══ Data for analysis
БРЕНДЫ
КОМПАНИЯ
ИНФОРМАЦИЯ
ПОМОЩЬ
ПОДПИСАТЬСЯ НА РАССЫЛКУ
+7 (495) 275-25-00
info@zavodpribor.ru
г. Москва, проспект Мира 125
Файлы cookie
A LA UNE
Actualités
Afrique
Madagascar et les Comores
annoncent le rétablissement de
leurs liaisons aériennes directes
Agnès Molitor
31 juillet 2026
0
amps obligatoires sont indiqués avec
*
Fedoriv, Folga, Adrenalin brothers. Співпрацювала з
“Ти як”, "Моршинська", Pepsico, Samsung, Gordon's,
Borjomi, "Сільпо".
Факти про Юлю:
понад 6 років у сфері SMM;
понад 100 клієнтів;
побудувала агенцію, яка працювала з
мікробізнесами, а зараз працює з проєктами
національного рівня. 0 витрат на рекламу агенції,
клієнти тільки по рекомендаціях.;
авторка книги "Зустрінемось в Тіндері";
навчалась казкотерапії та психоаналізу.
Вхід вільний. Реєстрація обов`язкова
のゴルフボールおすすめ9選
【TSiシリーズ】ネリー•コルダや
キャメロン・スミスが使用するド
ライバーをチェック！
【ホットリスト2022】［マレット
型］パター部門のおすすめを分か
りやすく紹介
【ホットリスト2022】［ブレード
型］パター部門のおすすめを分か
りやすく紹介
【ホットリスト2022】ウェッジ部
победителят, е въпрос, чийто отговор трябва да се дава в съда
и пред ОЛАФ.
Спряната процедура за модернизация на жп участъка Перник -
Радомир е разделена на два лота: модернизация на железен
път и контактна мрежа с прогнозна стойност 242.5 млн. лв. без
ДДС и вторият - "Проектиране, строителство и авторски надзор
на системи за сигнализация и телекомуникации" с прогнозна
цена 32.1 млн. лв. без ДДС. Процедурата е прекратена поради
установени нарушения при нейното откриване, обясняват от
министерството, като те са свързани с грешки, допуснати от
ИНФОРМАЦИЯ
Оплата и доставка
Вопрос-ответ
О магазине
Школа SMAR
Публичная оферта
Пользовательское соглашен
════
Task to carry out: Pull out every row above that contains the word "понад" and copy each of those rows in full.

Solution for this task:
понад 6 років у сфері SMM;
понад 100 клієнтів;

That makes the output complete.